Health Effects of Economic Crisis
Christopher J. Ruhm produced the working paper Health Effects of Economic Crises. His detailed analysis can be accessed by clicking here. (Note the Economic Bureau of Economic Research does not have a secure website, but the link is to a PDF.) On the surface the two studies appear to conflict. Yet a closer evaluation indicates some correlation between the two.
Ruhm’s study of the interchange between macroeconomic downturns and morbidity rates focuses on cardiovascular diseases and cancer. Everything else is lumped into a category of other disease. (He also includes analysis of death rates due to accidents, suicides and homicides. Although the two latter conditions could be attributed to mental illness.)
Backgrounds play a key role in the approaches. Tapper and Parikh are medical doctors specializing in the field of gastroenterology. Ruhm’s background is in economics. He holds a doctorate with his CV citing Health Economics, Labor Economics and Public Economics as specialties.
My belief after reading both studies is there is an interaction between economics, macroeconomics in particular, and societal changes. Declines in extra spending money leads to a decline in consumption of goods harmful to health. Examples would be alcohol, tobacco and sugar.
From what I understand of the two studies, a correlation can be made. Ruhm’s analysis led me to believe the morbidity rates declined due to a money squeeze. Personal observation recalls individuals in my hamlet switching to bikes and walking during the Great Recession. This increase in physical activity combined with a decrease in consumption of deleterious goods such as alcohol, tobacco and sugars would lead to healthier living.

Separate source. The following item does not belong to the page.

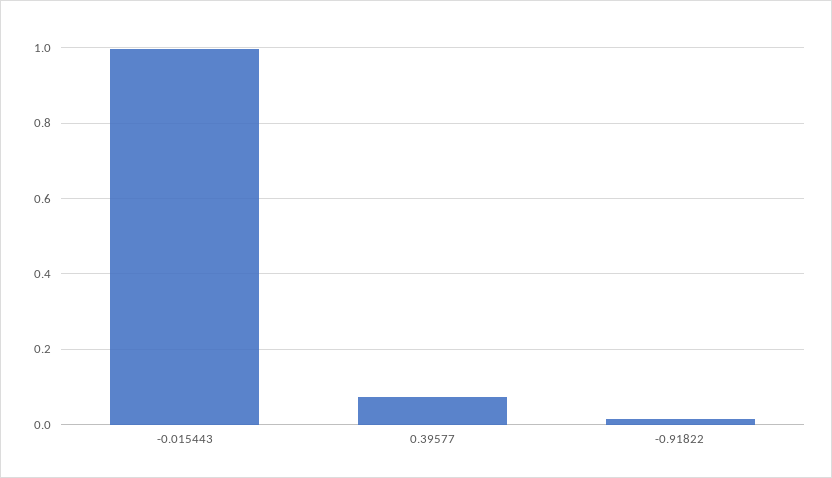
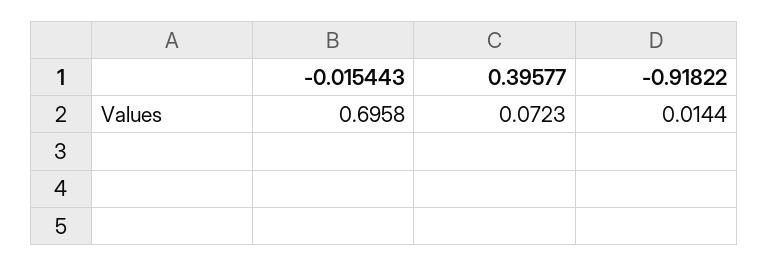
-0.015443: 1 -> 0.6958

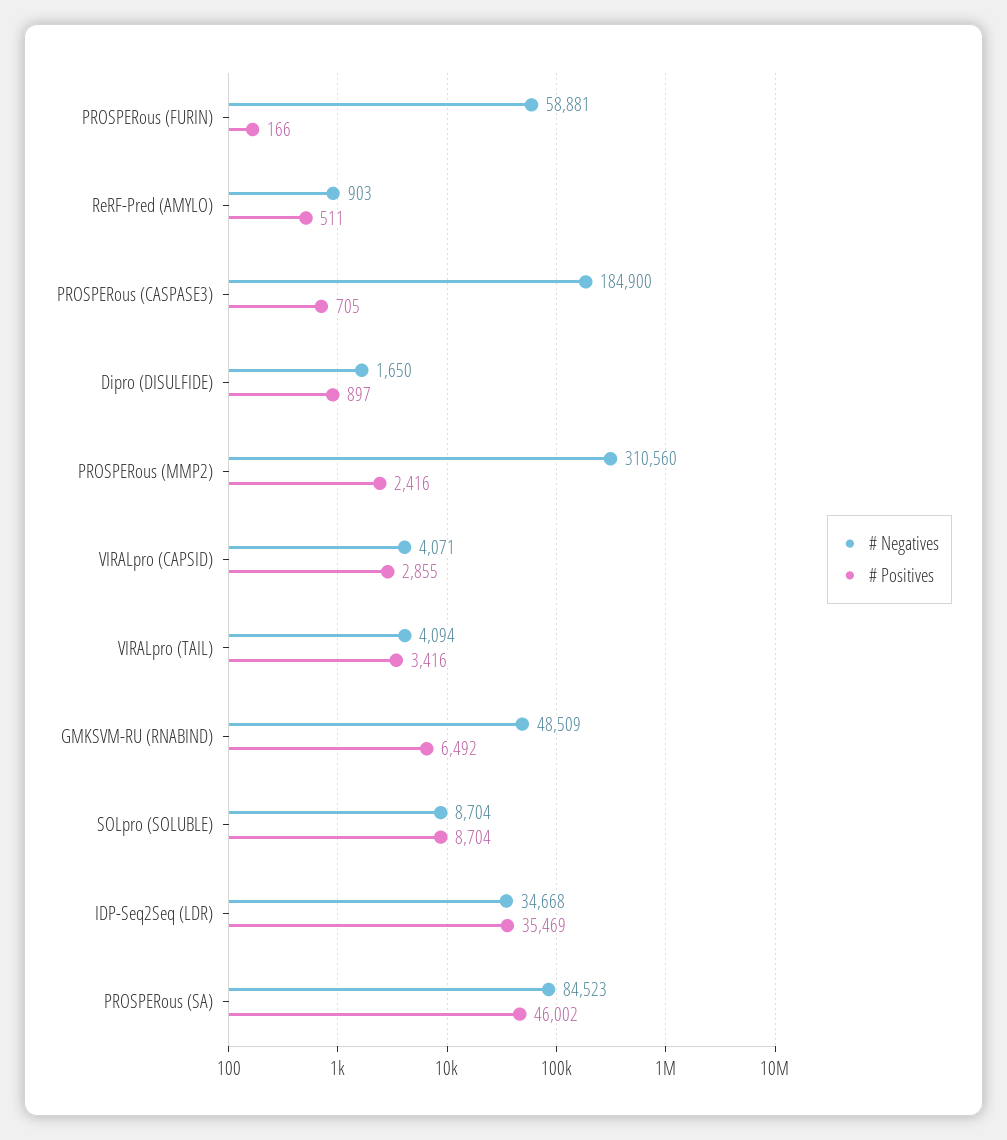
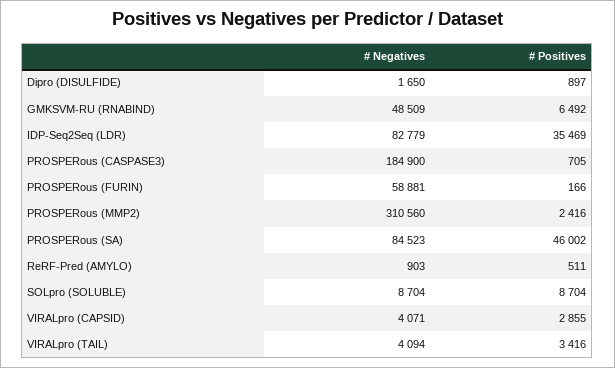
# Negatives, IDP-Seq2Seq (LDR): 34668 -> 82779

By contrast, the study by Tapper and Parikh seems to me to focus on the aftereffects of the Great Recession. The country has enjoyed a decade of prosperity. Yet it is easy to infer the lingering effects on the age group of 25-34 year olds. Some would include the Millennials in this cohort. Individuals entering the workforce during the Great Recession faced adversity at the time. Many are still struggling to catch-up.
Perhaps this internal struggle coupled with more money currently available for consumer spending is the cause for the findings in the study. Higher alcohol as well as obesity lead to liver failure. Thus a call for an increase in sin tax with regards to both alcohol and sugar by proponents of this particular study.
Health Challenge From Econogal
Taxes are unpopular and only one approach. My suggestions differ. First, as I have written before, maintaining physical health is important. In my opinion, all adults (everyone over 18) should have blood work done once a year along as part of an annual check-up. Second, we should practice moderation. I first discuss this in the book review of The Case Against Sugar.
Alcohol consumption should be limited. I looked up the suggested limits for low risk use. They were more than generous in my opinion. My understanding is those who don’t drink at all are at an advantage with regards to memory processes and only at a slight disadvantage for cardiovascular health.
Thus, I have a challenge for my readers. Starting August 1, 2018, reduce or eliminate alcohol consumption until Halloween. Monetary costs most likely prohibit blood work before and after for concrete results. So, I am asking my readers to use observation. Make weekly notes on energy levels. Note activities. Journal entries will keep you on track. Then share your results via comment. I will let responses dictate space on the blog.
If you are already a non-drinker, reduce your consumption of sugar, tobacco, caffeine or some other unhealthy product. Or those that abstain from alcohol and other sinfully delicious goodies can add a positive. This addition of a healthy alternative would be good for the drinkers as well.